Now I should be careful to say that I am not equating good and bad with attractiveness. Let's face it - really good people, people who never bend the rules, never have a harsh word to say about anyone, and live pure and full of grace, those people make our teeth hurt, especially on film or TV. Hell, we hate the bastards for showing us up. And we often like bad people because they are able to do whatever the hell they like and damn the consequences (when you are raised a catholic you know for damn sure we are all very, very bad people, barely held in check by our baser instincts to rape, pillage, murder and seduce priests). But whilst we may be rooting for the bad guy (Robert De Niro's character in Heat comes to mind), we know that he is bad.
So good guys follow the rules or have a code. Where the code come from is a little hard to work out ... so I'm going to ignore that problem for a little while. I should point out that if you read Terry Pratchett (esp Night Watch), you probably already have an outline of the code in your head already.
Other bits of the code:
Thou shalt not torture, though you can threaten people with torture, and pretend to torture ... just never go through with the actual deed.

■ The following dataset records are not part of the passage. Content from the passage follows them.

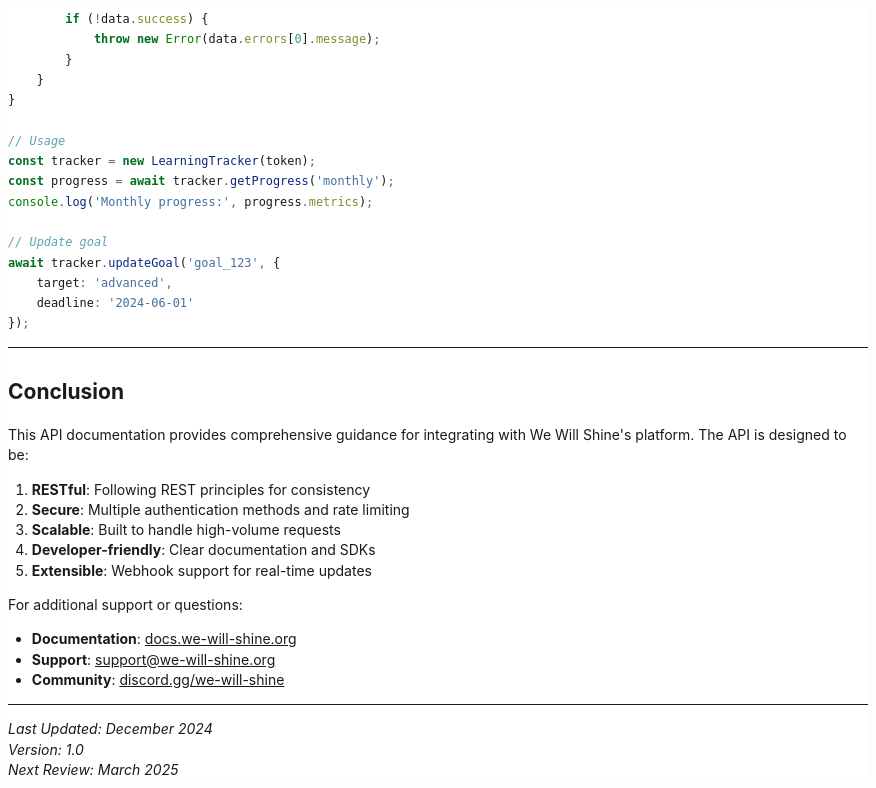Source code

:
 ```typescript
		if (!data.success) {
			throw new Error(data.errors[0].message);
		}
	}
}

// Usage
const tracker = new LearningTracker(token);
const progress = await tracker.getProgress('monthly');
console.log('Monthly progress:', progress.metrics);

// Update goal
await tracker.updateGoal('goal_123', {
	target: 'advanced',
	deadline: '2024-06-01'
});
```

---

## Conclusion

This API documentation provides comprehensive guidance for integrating with We Will Shine's platform. The API is designed to be:

1. **RESTful**: Following REST principles for consistency
2. **Secure**: Multiple authentication methods and rate limiting
3. **Scalable**: Built to handle high-volume requests
4. **Developer-friendly**: Clear documentation and SDKs
5. **Extensible**: Webhook support for real-time updates

For additional support or questions:

- **Documentation**: [docs.we-will-shine.org](https://docs.we-will-shine.org)
- **Support**: [support@we-will-shine.org](mailto:support@we-will-shine.org)
- **Community**: [discord.gg/we-will-shine](https://discord.gg/we-will-shine)

---

_Last Updated: December 2024_  
_Version: 1.0_  
_Next Review: March 2025_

Thou shalt save women, children and small furry animals, at the risk of your own life, the lifes of others, and the entirety of western civilisation.
I'm sure you can all think of others, and that is what the comments box is for.
Golly. Looks like this is going to be a 3-part post. Lucky you. But before I go, I'd like to quote a conversation from one of my favorite comics - Cerebus (just in case you haven't come across Cerebus, it's a sword 'n sourcery piss-take, who's hero is a barbarian aardvark). Because it's going to have bearing on some stuff later:
Magician: The balance of good and evil is difficult to maintain ... with your co-operation I can create a mighty magical weapon that will tip the balance in favour of good ...
Cerebus: And how does Cerebus know that you aren't evil ... trying to trick him?
Magician: Because I am in tune with the universe! Because I seek growth and light! Because I endure all in my pursuit of a long and fruitful life!
Cerebus: So does the average tree.
Magician: (hmm! think! think!) Aha! I'm good because the magician I'm guarding against is EVIL!
Cerebus: But that's another question you can't answer ... what makes him evil?
Magician: What makes him evil?! He weras black all the time! He talks with his mouth full! He never brushes his teeth! He stays out all night! He never finishes his vegetables!
Cerebus: You don't need a magical weapon. What you need is a babysitter.
Magician: A magician's life-span is five or six thousand years ... either you help me or I'll keep you here debating until your fur turns white ...
US author lauds suicide bombers
You always wanted to know, but were afraid to ask:
Was there really a fascist plot to overthrow the United States government?
Book currently giving me nightmares:
The Right Nation: Why America is different, by John Micklewait and Adrian Wooldridge. I'm not far enough into it to verify whether these guys are as non-partisan as they claim, but even if they are biased it's a bloody good history lesson so far.
The man who did most to transform neoconservatism from an impulse into a movement was Irving Kristol ... Kristol combined a sharp intellect with a wry sense of humour (he once defined a liberal as someone who thinks that it's alright for an eighteen-year-old girl to perfom in a pornographic film so long as she is paid the minimum wage) ...golly. It's true too (if you don't believe me, swap "pornographic film" with prositution) ... should I feel bad? I should probably add that they should also get OSH inspections, redundency provisions and proper training (I am currently seeking sponsors to create The New Zealand Institute of Negotiable Affection; featuring classes in small business ownership, marketing, drama and, um, physical therapy. Apathy Jack will be the Vice Chancellor)
Blog set to the following tune(s):
The Best of Miami Vice - Jan Hammer
Unfortunately it is the remastered version, so I'm probably going to have to shell out for this as well, dagnabbit.